PLoS One. 2021 May 3;16(5):e0250969. doi: 10.1371/journal.pone.0250969. eCollection 2021.
Automatic speech recognition (ASR) and natural language processing (NLP) are expected to benefit from an effective, simple, and reliable method to automatically parse conversational speech. The ability to parse conversational speech depends crucially on the ability to identify boundaries between prosodic phrases. This is done naturally by the human ear, yet has proved surprisingly difficult to achieve reliably and simply in an automatic manner. Efforts to date have focused on detecting phrase boundaries using a variety of linguistic and acoustic cues. We propose a method which does not require model training and utilizes two prosodic cues that are based on ASR output. Boundaries are identified using discontinuities in speech rate (pre-boundary lengthening and phrase-initial acceleration) and silent pauses. The resulting phrases preserve syntactic validity, exhibit pitch reset, and compare well with manual tagging of prosodic boundaries.
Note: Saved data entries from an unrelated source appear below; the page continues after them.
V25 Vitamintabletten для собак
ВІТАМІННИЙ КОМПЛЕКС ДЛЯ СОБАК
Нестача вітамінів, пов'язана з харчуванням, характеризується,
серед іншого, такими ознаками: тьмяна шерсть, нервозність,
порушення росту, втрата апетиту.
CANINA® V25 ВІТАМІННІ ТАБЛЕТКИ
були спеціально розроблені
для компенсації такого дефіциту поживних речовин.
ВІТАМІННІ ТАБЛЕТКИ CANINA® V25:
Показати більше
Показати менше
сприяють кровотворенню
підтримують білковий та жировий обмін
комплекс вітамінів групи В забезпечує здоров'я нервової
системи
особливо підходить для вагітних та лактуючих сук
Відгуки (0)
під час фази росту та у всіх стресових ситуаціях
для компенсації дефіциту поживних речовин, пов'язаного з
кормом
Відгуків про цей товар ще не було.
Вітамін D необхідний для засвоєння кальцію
Collectively, our findings support the notion of prosodic phrases that represent coherent patterns across textual and acoustic parameters.
自动语音识别 (ASR) 和自然语言处理 (NLP) 有望受益于一种有效、简单且可靠的方法,以便自动解析会话语音。解析会话语音的能力主要取决于识别韵律短语之间边界的能力。人类的耳朵可以自然地做到这一点,但在自动方式中,这被证明是非常难以可靠且简单地实现的。迄今为止,人们一直致力于使用各种语言和声学线索来检测短语边界。我们提出了一种不需要模型训练的方法,该方法利用了两种基于 ASR 输出的韵律线索。边界是通过语音速度的不连续性(前边界延长和短语起始加速)和无声停顿来识别的。得到的短语保留了句法有效性,表现出音高重置,并且与手动标记的韵律边界相比表现良好。总的来说,我们的发现支持了这样一种观点,即韵律短语代表了跨越文本和声学参数的连贯模式。